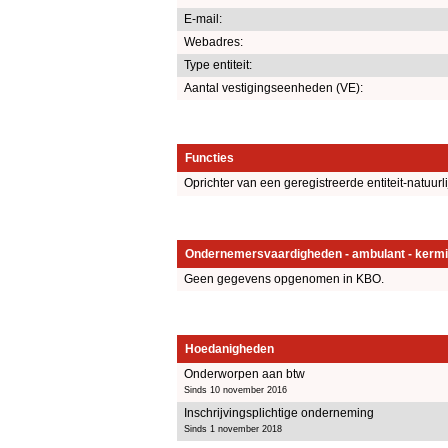
E-mail:
Webadres:
Type entiteit:
Aantal vestigingseenheden (VE):
Functies
Oprichter van een geregistreerde entiteit-natuurl
Ondernemersvaardigheden - ambulant - kermi
Geen gegevens opgenomen in KBO.
Hoedanigheden
Onderworpen aan btw
Sinds 10 november 2016
Inschrijvingsplichtige onderneming
Sinds 1 november 2018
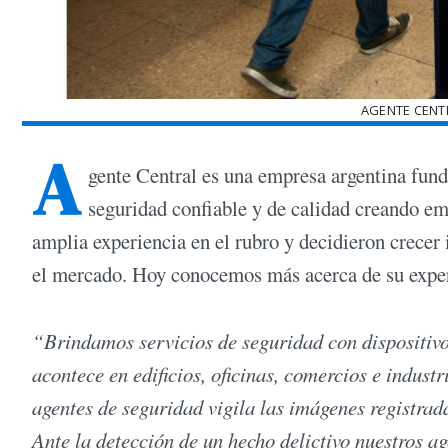
AGENTE CENT
A
gente Central es una empresa argentina fund
seguridad confiable y de calidad creando e
amplia experiencia en el rubro y decidieron crecer
el mercado. Hoy conocemos más acerca de su exper
“Brindamos servicios de seguridad con dispositivo
acontece en edificios, oficinas, comercios e indust
agentes de seguridad vigila las imágenes registrad
Ante la detección de un hecho delictivo nuestros a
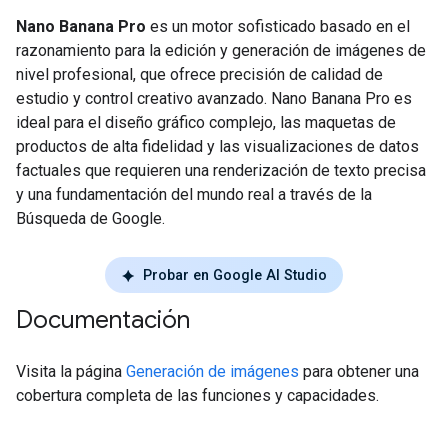
Nano Banana Pro
es un motor sofisticado basado en el
razonamiento para la edición y generación de imágenes de
nivel profesional, que ofrece precisión de calidad de
estudio y control creativo avanzado. Nano Banana Pro es
ideal para el diseño gráfico complejo, las maquetas de
productos de alta fidelidad y las visualizaciones de datos
factuales que requieren una renderización de texto precisa
y una fundamentación del mundo real a través de la
Búsqueda de Google.
Probar en Google AI Studio
Documentación
Visita la página
Generación de imágenes
para obtener una
cobertura completa de las funciones y capacidades.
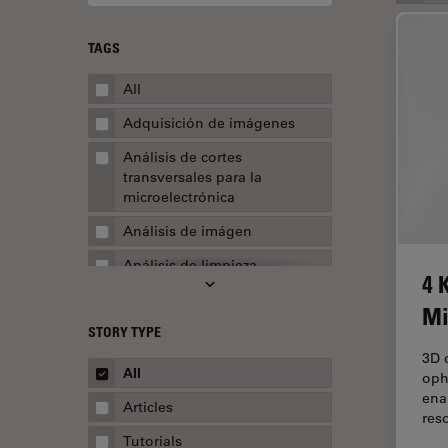
TAGS
All
Adquisición de imágenes
Análisis de cortes
transversales para la
microelectrónica
Análisis de imágen
Análisis de limpieza
4 
Análisis multiplex espacial
Mi
STORY TYPE
Apertura numérica
3D d
AR Surgery
All
oph
ena
Automoción y transporte
Articles
res
Biofarmacia
Tutorials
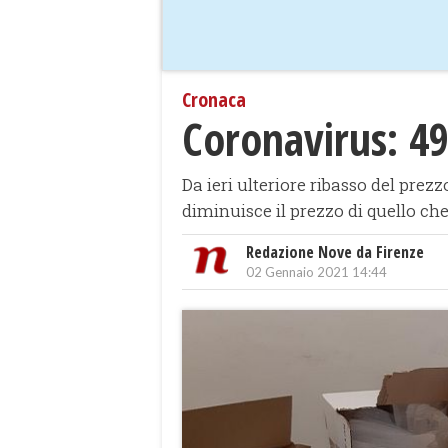
Cronaca
Coronavirus: 49
Da ieri ulteriore ribasso del pre
diminuisce il prezzo di quello ch
Redazione Nove da Firenze
02 Gennaio 2021 14:44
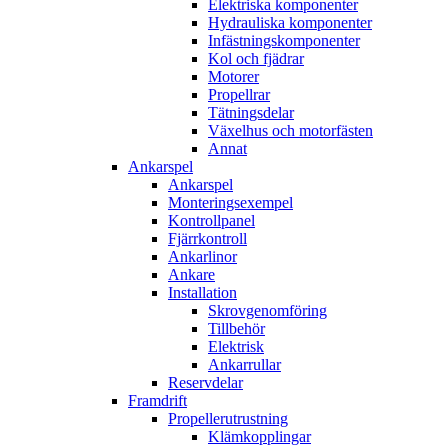
Elektriska komponenter
Hydrauliska komponenter
Infästningskomponenter
Kol och fjädrar
Motorer
Propellrar
Tätningsdelar
Växelhus och motorfästen
Annat
Ankarspel
Ankarspel
Monteringsexempel
Kontrollpanel
Fjärrkontroll
Ankarlinor
Ankare
Installation
Skrovgenomföring
Tillbehör
Elektrisk
Ankarrullar
Reservdelar
Framdrift
Propellerutrustning
Klämkopplingar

::::::

The response is the full listing, copied exactly, with the pictures omitted.

E-mail:
Webadres:
Type entiteit:
Aantal vestigingseenheden (VE):
Functies
Oprichter van een geregistreerde entiteit-natuurl
Ondernemersvaardigheden - ambulant - kermi
Geen gegevens opgenomen in KBO.
Hoedanigheden
Onderworpen aan btw
Sinds 10 november 2016
Inschrijvingsplichtige onderneming
Sinds 1 november 2018
AGENTE CENT
A
gente Central es una empresa argentina fund
seguridad confiable y de calidad creando e
amplia experiencia en el rubro y decidieron crecer
el mercado. Hoy conocemos más acerca de su exper
“Brindamos servicios de seguridad con dispositivo
acontece en edificios, oficinas, comercios e indust
agentes de seguridad vigila las imágenes registrad
Ante la detección de un hecho delictivo nuestros a
Nano Banana Pro
es un motor sofisticado basado en el
razonamiento para la edición y generación de imágenes de
nivel profesional, que ofrece precisión de calidad de
estudio y control creativo avanzado. Nano Banana Pro es
ideal para el diseño gráfico complejo, las maquetas de
productos de alta fidelidad y las visualizaciones de datos
factuales que requieren una renderización de texto precisa
y una fundamentación del mundo real a través de la
Búsqueda de Google.
Probar en Google AI Studio
Documentación
Visita la página
Generación de imágenes
para obtener una
cobertura completa de las funciones y capacidades.
TAGS
All
Adquisición de imágenes
Análisis de cortes
transversales para la
microelectrónica
Análisis de imágen
Análisis de limpieza
4 
Análisis multiplex espacial
Mi
STORY TYPE
Apertura numérica
3D d
AR Surgery
All
oph
ena
Automoción y transporte
Articles
res
Biofarmacia
Tutorials
Cronaca
Coronavirus: 49
Da ieri ulteriore ribasso del pre
diminuisce il prezzo di quello ch
Redazione Nove da Firenze
02 Gennaio 2021 14:44
Elektriska komponenter
Hydrauliska komponenter
Infästningskomponenter
Kol och fjädrar
Motorer
Propellrar
Tätningsdelar
Växelhus och motorfästen
Annat
Ankarspel
Ankarspel
Monteringsexempel
Kontrollpanel
Fjärrkontroll
Ankarlinor
Ankare
Installation
Skrovgenomföring
Tillbehör
Elektrisk
Ankarrullar
Reservdelar
Framdrift
Propellerutrustning
Klämkopplingar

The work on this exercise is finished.